I.

Calculo el placer dulce y afilado de las últimas vértebras y, ante la luz divina, hipnótica del sí, sí, comienza a correr la jauría de pecados por la otra orilla, con sus alegorías y sus dientes de león. Por tu cuerpo venoso pasan mis besos dadaístas y en la lengua empiezan a nacerme versos y otros bichos apremiantes.

 

II.

En esa pose, mirando fijamente la vía láctea,

en ese minuto mismo de las enredaderas

pretendiendo ser

el anteúltimo dialecto

de los límites humanos,

aguardo el color de rosa

que es la geometría del viento

con olor a sexo diurno.

 

III.

Que tengo la cabeza recalentada por la narradora que me desnarra.

Que a medianoche te parecés el marqués, en zapatillas y jogging.

Que el orden de la materia no me permite develar hasta qué punto se me puede calentar la cabeza.  

Que leemos en Oui poemas amorosos.

Que en la mitad, no estamos seguros de la historia de nuestras vidas. Que mi madre me daba un vaso con leche fría en las noches de verano y hasta el miedo se aflojaba para convertirse en sueño.

Que tu madre hundía las manos en las harinas y un reguero blanco de luz aclaraba el final de la infancia.

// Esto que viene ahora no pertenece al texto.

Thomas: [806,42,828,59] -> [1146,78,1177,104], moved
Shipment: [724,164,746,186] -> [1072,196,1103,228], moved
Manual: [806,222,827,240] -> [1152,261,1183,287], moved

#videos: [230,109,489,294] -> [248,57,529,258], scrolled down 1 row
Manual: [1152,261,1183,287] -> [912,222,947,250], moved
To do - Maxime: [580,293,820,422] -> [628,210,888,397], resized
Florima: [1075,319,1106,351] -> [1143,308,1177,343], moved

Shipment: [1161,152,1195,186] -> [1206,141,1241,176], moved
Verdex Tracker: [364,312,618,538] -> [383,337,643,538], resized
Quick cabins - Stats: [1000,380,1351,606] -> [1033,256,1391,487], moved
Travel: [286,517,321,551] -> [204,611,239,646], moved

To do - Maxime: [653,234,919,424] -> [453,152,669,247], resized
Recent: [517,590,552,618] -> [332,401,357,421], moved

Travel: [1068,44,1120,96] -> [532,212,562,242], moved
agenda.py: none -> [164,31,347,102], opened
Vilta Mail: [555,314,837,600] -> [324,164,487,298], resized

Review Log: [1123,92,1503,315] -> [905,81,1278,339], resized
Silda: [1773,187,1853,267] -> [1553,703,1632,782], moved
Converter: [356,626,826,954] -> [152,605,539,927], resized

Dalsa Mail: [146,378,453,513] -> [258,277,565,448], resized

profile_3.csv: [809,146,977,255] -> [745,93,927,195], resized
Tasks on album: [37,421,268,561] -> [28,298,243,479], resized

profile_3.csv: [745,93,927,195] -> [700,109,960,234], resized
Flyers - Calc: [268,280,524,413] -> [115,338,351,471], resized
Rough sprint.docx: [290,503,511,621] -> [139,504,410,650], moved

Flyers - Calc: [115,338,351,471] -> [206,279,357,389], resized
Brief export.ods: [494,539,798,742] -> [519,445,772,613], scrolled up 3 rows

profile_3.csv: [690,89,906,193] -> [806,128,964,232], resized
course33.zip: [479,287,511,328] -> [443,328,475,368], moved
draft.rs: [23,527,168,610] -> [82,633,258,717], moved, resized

Que en la otra mitad, yendo hacia el centro de la espiral no hay, no hay más que estrellas, por eso, para que todas las memorias no pesen sobre uno solo, multiplicamos los panes y convertimos el muchacho cubierto de tatoos en gobelino. 

Que necesariamente una polvareda de besos bajo el agua se va a enganchar en los pelos lubricantes como un pueblo de tejedores.

Que arriba, entre las flores altas, tenemos la audacia de pasar las páginas, esperando algo.

Que serpenteamos lentamente, por entre los estambres que cosquillean el limpio azul.

Que nos encontramos protopoetizando cada capítulo de la vida con su pathos de novela realista.

Que sacamos de sus goznes la línea narrativa.

Que hemos convertido en noche al cochero del crepúsculo. 

Que tengo una boca vertical que sólo puede repetir tu llamado hacia adentro, hacia la música de los planetas instantes.

Que somos esa palabra en el texto del mundo, ese mundo en la palabra.

Que la palabra está viva, decís.

Que tu voz, cada vez más circular, con su gran radio de acción, te sale por los ojos ahogados en tu propia agua, y es música, es música.

Que la palabra está viva, decís, decís.

Que río abajo, bordada por un hilo dorado, sube hasta un cielo salpicado y herido de colores.

Que a partir del momento temblor se abre la aeronave y vemos el camino que nos aguarda.

Que se nos iluminan las constelaciones en la bóveda craneal.

Que la palabra se mueve hacia nosotros y dice, cómanme.

Que la tenemos un rato en la lengua, sintiéndola derretirse, fluyendo entra las encías, haciendo lo que tiene prohibido hacer.

Que mi instinto me dice que la retengamos, aunque sea con ruegos.

Que ella se queda quieta porque ya no se quiere ir.

Que nos está nombrando.

Que tiene el tamaño de un pájaro.

Que el tamaño del pájaro coincide con nuestra vida.

Que sin embargo nuestra vida coincide con el pájaro más sus cuatro vuelos que son sus cuatro eternidades.

Que la palabra está viva, decís, decís, decís.

Que tu voz ilumina la palabra sin descarga y fluye la melodía.

Que la melodía de tu voz alumbra y desgarra.

Que la vida aparenta una malformación que no posee.

Que a la luna también se le enturbian los propios ojos.

Que nos ha tocado por fin el tiempo de la mano acariciadora.

 

IV.

Ahora, yo me he vuelto a inflar y en este momento, en este preciso momento la mariposa roja con su mirada apacigua el Universo. Extremadamente guardada y secreta se va, en tanto que tu voz sigue, aún después, redonda, branquial, como un pez galáctico, definitivo.